Relocating to New York City made Dane the unwitting godmother of Greenwich Village's burgeoning folk scene. Inevitably, he befriended Dylan: “When I was singing he would come on stage uninvited!” He said Dylan would play him his new song, “a great talent hidden in a lovely young scallywag”. An actor is playing Dane in the upcoming Dylan biopic A complete unknown but he dislikes celebrities. “Bob was hungry for fame and that never interested me.”

Instead, Dane turned to activism: vocal in the civil rights and anti-Vietnam War movements. In 1966, he was one of the first US artists to tour post-revolutionary Cuba, then singing during the war in North Vietnam. All the while Dane continued to champion black artists, recording with Lightnin' Hopkins then introducing the psych-soul band The Chambers Brothers at the Newport Folk Festival: the 1966 album Barbara Dane and the Chambers Brothers is perhaps the first US album cover to feature a white woman and equal to black men.

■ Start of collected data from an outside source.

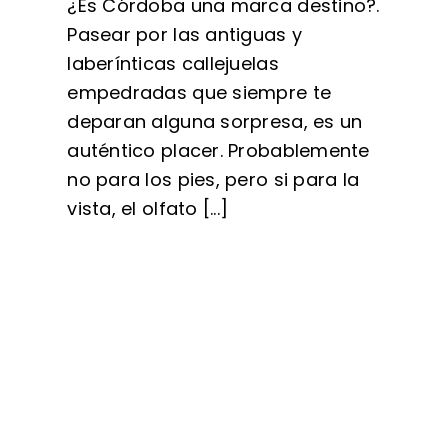
¿Es Córdoba una marca destino?.
Pasear por las antiguas y
laberínticas callejuelas
empedradas que siempre te
deparan alguna sorpresa, es un
auténtico placer. Probablemente
no para los pies, pero si para la
vista, el olfato [...]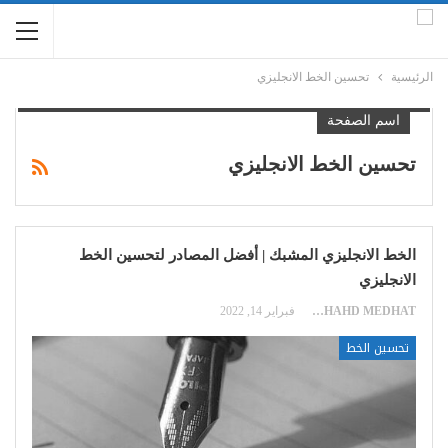
الرئيسية
تحسين الخط الانجليزي
اسم الصفحة
تحسين الخط الانجليزي
الخط الانجليزي المشبك | أفضل المصادر لتحسين الخط
الانجليزي
SHAHD MEDHAT
فبراير 14, 2022
تحسين الخط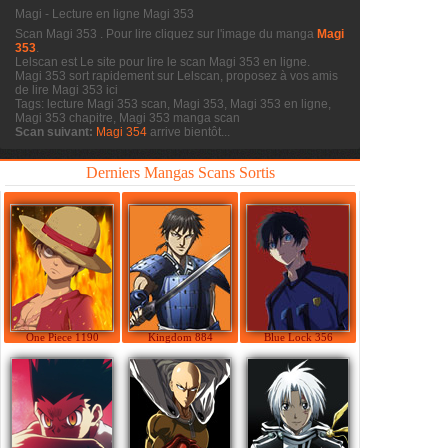
Magi - Lecture en ligne Magi 353
Scan Magi 353
. Pour lire cliquez sur l'image du manga
Magi
353
.
Lelscan est Le site pour lire le scan
Magi 353 en ligne.
Magi 353 sort rapidement sur Lelscan, proposez à vos amis
de lire Magi 353 ici
Tags: lecture Magi 353 scan, Magi 353, Magi 353 en ligne,
Magi 353 chapitre, Magi 353 manga scan
Scan suivant:
Magi 354
arrive bientôt...
Derniers Mangas Scans Sortis
One Piece 1190
Kingdom 884
Blue Lock 356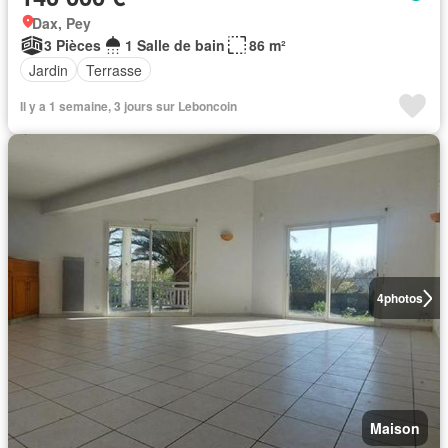
Dax, Pey
3 Pièces
1 Salle de bain
86 m²
Jardin
Terrasse
Il y a 1 semaine, 3 jours sur Leboncoin
4
photos
Maison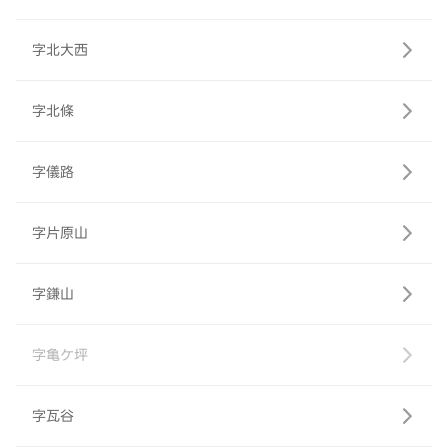
字北大西
字北條
字儀路
字片原山
字鎌山
字亀ケ坪
字瓦谷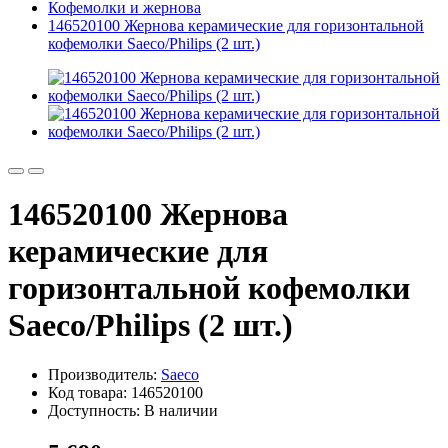
Кофемолки и жернова
146520100 Жернова керамические для горизонтальной
кофемолки Saeco/Philips (2 шт.)
146520100 Жернова
керамические для
горизонтальной кофемолки
Saeco/Philips (2 шт.)
Производитель:
Saeco
Код товара: 146520100
Доступность: В наличии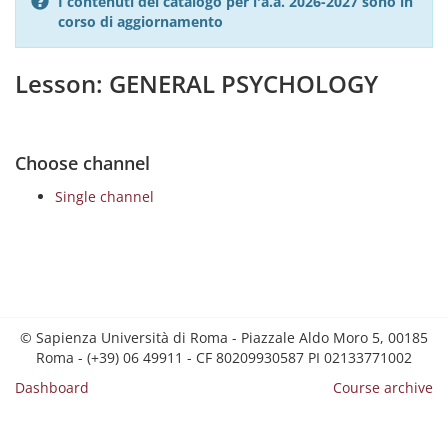
I contenuti del catalogo per l'a.a. 2026-2027 sono in
corso di aggiornamento
Lesson: GENERAL PSYCHOLOGY
Choose channel
Single channel
© Sapienza Università di Roma - Piazzale Aldo Moro 5, 00185
Roma - (+39) 06 49911 - CF 80209930587 PI 02133771002
Dashboard
Course archive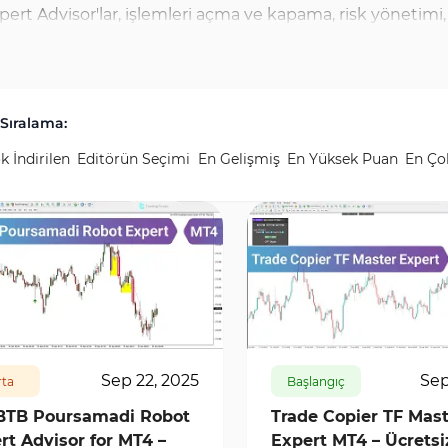
ert Advisor'lar, işlemleri açma ve kapama, risk yönetimi,
i yerine getirebilir. Genellikle MQL4 programlama diliyle ya
n ana avantajı, insan hatalarını azaltmak ve ticaret kural
tini aynı anda izleyebilir ve yalnızca tüm belirtilen teknik
Sıralama:
in sonuçlarını dengeleyebilir. Farklı Expert Advisor'lar (ti
k İndirilen
Editörün Seçimi
En Gelişmiş
En Yüksek Puan
En Ço
alnızca uyarı göndererek yarı otomatik olarak çalışabilir.
6754
0
206
5922
0
Sep 22, 2025
Sep
ta
Başlangıç
BTB Poursamadi Robot
Trade Copier TF Mast
rt Advisor for MT4 –
Expert MT4 – Ücretsi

“The Chambers brothers were great talents,” Dane said. “Early in L.A., I suggested that they join me in singing freedom songs for the movement in Mississippi but, since they were originally from Mississippi, there was no way they were going back there. A wise decision on their part.”

At an anti-war march in San Francisco. Photo: Eric Weber

While many of his contemporaries went on to make fortunes, Dane fell into the shadows of American music. Partly this was due to his disdain for the music industry – he rejected Dylan's powerhouse manager, Albert Grossman, while he insisted that he should leave politics. His love of vintage blues and trad jazz made Dane old-fashioned during the rock hegemony. He also admitted to self-sabotage: in 1960, when both Capitol and Atlantic offered him contracts, he chose Capitol, thus missing out on joining America's then-premier blues and jazz label. Singing appearances on the hugely popular TV variety show hosted by Ed Sullivan and Johnny Carson went awry. His political beliefs meant Dane was blacklisted by the Hootenanny folk TV show, then canceled by the State Department on a goodwill tour with Armstrong and Sonny Terry and Brownie McGee. “It would never happen for a brossy blonde woman to publicly criticize the United States all over Africa, Asia and Europe,” he noted.

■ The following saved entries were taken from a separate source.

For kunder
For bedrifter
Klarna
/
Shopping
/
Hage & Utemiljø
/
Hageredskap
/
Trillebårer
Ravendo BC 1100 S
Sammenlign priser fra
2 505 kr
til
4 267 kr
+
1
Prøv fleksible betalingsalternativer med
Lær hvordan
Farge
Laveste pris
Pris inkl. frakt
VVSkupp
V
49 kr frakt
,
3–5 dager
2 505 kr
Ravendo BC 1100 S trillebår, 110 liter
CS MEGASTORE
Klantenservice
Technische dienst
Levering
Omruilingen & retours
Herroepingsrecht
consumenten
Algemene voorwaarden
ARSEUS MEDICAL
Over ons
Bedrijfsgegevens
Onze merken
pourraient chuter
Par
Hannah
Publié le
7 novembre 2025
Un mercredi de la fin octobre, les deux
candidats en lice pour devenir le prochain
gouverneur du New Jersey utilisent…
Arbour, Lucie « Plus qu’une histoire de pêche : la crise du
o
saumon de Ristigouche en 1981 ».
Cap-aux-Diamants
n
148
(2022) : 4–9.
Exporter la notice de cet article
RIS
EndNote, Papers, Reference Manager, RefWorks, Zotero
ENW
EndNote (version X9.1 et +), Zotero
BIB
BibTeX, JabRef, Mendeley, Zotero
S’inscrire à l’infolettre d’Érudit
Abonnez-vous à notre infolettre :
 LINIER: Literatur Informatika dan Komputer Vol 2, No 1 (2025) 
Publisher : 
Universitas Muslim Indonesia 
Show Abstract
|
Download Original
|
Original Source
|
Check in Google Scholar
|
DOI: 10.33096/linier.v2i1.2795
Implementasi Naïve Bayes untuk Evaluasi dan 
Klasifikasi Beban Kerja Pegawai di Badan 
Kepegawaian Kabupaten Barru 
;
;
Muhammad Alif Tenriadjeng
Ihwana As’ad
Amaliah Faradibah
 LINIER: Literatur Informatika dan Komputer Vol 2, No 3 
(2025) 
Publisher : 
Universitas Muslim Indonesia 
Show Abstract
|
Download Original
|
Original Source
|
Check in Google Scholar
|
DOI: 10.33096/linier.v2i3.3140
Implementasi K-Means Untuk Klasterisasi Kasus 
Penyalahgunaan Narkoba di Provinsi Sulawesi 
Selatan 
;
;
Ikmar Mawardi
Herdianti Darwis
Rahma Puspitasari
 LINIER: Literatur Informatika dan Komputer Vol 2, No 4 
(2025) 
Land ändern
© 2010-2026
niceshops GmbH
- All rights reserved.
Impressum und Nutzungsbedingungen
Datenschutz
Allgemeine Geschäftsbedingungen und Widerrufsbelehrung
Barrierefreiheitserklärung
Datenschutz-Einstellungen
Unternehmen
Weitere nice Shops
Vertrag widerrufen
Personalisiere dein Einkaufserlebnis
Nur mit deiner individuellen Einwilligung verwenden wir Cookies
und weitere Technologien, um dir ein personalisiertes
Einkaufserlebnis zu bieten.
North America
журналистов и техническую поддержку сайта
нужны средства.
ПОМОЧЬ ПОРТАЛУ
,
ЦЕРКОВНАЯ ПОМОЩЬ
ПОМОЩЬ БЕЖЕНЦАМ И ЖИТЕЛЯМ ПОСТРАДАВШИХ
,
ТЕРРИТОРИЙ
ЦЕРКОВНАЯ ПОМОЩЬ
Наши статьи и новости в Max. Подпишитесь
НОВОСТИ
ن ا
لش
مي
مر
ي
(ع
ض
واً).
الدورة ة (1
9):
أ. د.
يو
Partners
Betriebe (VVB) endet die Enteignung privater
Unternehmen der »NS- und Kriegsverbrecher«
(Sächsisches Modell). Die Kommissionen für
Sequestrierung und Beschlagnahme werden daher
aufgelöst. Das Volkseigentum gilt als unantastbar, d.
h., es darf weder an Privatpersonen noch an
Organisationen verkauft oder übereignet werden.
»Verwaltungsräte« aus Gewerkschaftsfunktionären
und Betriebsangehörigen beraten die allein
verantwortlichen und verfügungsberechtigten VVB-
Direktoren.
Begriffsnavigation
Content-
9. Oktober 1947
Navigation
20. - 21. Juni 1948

In 1970, Dane founded Paredon Records, a label that allowed him to release albums alongside music he embraced from around the world. Her 1973 album I Hate The Capitalist System is brilliantly blunt, an overlooked gem, with Working Class Woman a fiercely protest song. The album feels even more relevant now.

“Capitalism has made things worse than they were then, for sure,” he said. “It has increased economic insecurity and that's why we see people turning to Trump and conspiracy theories and religion, which gives them easy answers. As a Marxist I believe that a period of socialism must follow. If I'm wrong, well, I won't be here but our world can't survive. Capitalism and climate change have created a crisis.”

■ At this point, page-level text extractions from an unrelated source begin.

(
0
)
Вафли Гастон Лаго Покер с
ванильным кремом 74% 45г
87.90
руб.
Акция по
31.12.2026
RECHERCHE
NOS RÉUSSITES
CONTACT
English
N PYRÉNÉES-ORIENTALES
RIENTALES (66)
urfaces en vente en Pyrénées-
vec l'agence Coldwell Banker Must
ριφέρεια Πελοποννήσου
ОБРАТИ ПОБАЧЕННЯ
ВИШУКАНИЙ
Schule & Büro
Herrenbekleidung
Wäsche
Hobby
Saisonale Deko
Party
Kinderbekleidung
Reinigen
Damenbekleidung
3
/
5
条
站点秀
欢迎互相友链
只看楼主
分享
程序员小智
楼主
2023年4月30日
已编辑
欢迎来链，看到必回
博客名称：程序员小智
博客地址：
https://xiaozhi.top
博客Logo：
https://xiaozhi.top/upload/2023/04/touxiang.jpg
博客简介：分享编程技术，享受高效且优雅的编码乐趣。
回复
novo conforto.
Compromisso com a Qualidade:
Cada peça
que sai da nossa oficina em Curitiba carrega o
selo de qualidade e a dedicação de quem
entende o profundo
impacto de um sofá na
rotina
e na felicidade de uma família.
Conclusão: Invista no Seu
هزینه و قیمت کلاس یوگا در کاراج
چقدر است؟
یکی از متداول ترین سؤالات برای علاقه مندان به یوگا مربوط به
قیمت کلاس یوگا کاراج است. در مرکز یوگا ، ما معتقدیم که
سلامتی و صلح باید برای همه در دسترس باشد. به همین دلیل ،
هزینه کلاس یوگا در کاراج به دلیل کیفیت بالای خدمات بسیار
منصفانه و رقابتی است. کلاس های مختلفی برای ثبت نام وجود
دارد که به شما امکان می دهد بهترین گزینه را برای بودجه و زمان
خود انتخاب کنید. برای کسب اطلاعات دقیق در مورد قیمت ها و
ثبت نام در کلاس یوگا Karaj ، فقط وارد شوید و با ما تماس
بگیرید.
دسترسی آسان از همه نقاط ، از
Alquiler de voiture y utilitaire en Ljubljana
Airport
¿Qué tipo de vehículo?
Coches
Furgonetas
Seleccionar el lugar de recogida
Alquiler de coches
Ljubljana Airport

He outlived most of his contemporaries and remembered Dane comedian Lenny Bruce and folk singer Phil Ochs – both radical artists who died young – fondly. “Lenny was dedicated to taking out all the crooks and they paid him for it. Phil was bipolar. People focus on the tragedy of his life when they should be celebrating his stunning songs.”

Struggling throughout his life, Dane never lost his love for music. “Music has a power that brings people together. You can take a lot of people and make them feel a sense of kinship in a way that nothing else can with a song.”

Fittingly, Smithsonian Folkways has compiled a double CD career retrospective, Barbara Dane: Hot Jazz, Cool Blues and Hard Hitting Songs, while Jasmine Records is reissuing her early albums. With Maureen Gosling's compelling documentary and that Northern Soul 45 mala, it appears Dane is finally getting the respect he's long deserved.

“I was interested in interacting with people, not fame,” he said. “If film and reruns allow me to continue this after I'm gone, well, so be it.”

The 9 Lives of Barbara Dane screened at London's Barbican on 27 October as part of the Doc'n Roll Film Festival.